Nesse ponto, mesmo quando não há falta de segurança, há ainda um impacto emocional nas crianças, desde as que têm famílias com mais recursos até as que não têm tantos recursos assim. “Todas são impactadas pela miséria, pela falta de condição mínima para a maioria da população. As crianças, de modo geral, são muito sensíveis a isso. Elas ficam muito sensibilizadas”.
Para a psicanalista, existem, sim, espaços para as crianças na cidade. Ela cita as praias, o Parque da Cidade, o Parque São Bartolomeu e as pequenas e grandes praças. “Existem praças pequenas, às vezes tão abandonadas pelo poder público, mas adotadas por grupos. Quando há participação efetiva da comunidade, participação na construção conjunta para cuidar do espaço público, normalmente a população cuida e as crianças observam muito isso”.

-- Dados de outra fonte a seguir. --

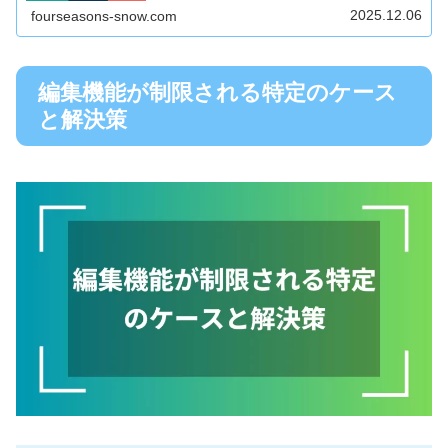
音声を自動でテキストにし...
2025.12.06
fourseasons-snow.com
編集機能が制限される特定のケース
と解決策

Ela destaca que as crianças são muito observadoras e, portanto, a relação delas com a cidade é muito intensa. Na experiência dela, o que incomoda muitas as crianças é o tamanho delas em relação às outras coisas. “Quando se tem muito lixo, por exemplo, isso atrapalha, incomoda-as. O tamanho do lixo no passeio, nas ruas, é do tamanho de uma criança pequena. Não temos ideia da dimensão pela visão da criança. O que é uma cidade até meio metro?”, questiona.
Natureza
A pedagoga Taís Froes, da Oca - Infância Viva, projeto educativo de conexão de crianças e adultos na natureza, acredita que ainda há um cerceamento da infância. Para ela, de maneira geral, as crianças ainda têm poucos espaços para brincar. “Quando falamos de praças públicas, ainda é muito forte o receio da violência, de quem vai estar nessa praça”, afirma.
O Infância Viva realiza vivências na natureza com as crianças e ela conta que as famílias têm procurado os serviços do projeto cada vez mais, principalmente por conta da pandemia. “A pandemia trouxe esse lugar da infância e do livre brincar. As crianças são potentes, capazes de brincar, sabem brincar. Precisamos autorizar essas crianças a brincar, principalmente no lado de fora”, pontua Taís.

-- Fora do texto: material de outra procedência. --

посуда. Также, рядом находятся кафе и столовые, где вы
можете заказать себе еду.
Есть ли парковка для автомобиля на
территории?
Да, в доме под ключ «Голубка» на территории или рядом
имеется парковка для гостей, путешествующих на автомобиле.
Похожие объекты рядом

Ela acredita que as pessoas estão habitando as praças e os espaços públicos, mas ainda falta uma coragem que talvez venha com a possibilidade de viver coletivamente. Taís indica o filme O Começo da Vida Lá Fora, que fala sobre a redução dos redutos da infância. Segundo ela, houve uma diminuição dos horizontes da infância. “No nosso recorte, que é Salvador, percebemos que o setor imobiliário está aumentando e os espaços públicos começam a ficar cada vez mais reduzidos”.
O ator e brincante Marcos Lopes, que interpreta o Palhaço Bundaxoxa, da Trupe Musiclauns (@musicauns), destaca que é preciso entender a brincadeira de forma mais séria: “É preciso estar à disposição para o jogo, para a brincadeira, para esse olhar de mundo. Eu vejo isso como um sintoma da sociedade, que leva tudo muito a sério, e a gente adoece por isso”.
Ele defende que a brincadeira é um lugar potente de criação, aprendizado e um lugar importante de criação da personalidade das crianças. “Já se brincava pouco na rua, nos ambientes mais socializáveis, e na pandemia a gente teve uma redução a praticamente zero nos espaços de socialização para o brincar, especificamente”, diz o criador do Palhaço Bundaxoxa.
Marcos lembra que a geração dele saía muito para brincar nas ruas e hoje isso está se perdendo para as telas. Nascido no bairro da Engomadeira, ele diz que a brincadeira dele com os amigos era com pé no chão, jogando futebol, sete pedrinhas, baleou, elástico e esconde-esconde. “Essas brincadeiras vão se perdendo aos poucos e a gente vai perdendo do que é a construção da nossa personalidade”, analisa.
No entanto, o intérprete do Palhaço Bundaxoxa não demoniza os videogames e as telas em geral. Ele acredita que esses também são lugares potentes de criação, de conexão e sociabilidade, mas que também podem ser lugares de muita solidão. “Nada vai substituir a brincadeira presencial, o olho no olho, o tato, o pegar na terra, o pegar na bola, o pé no chão”, finaliza.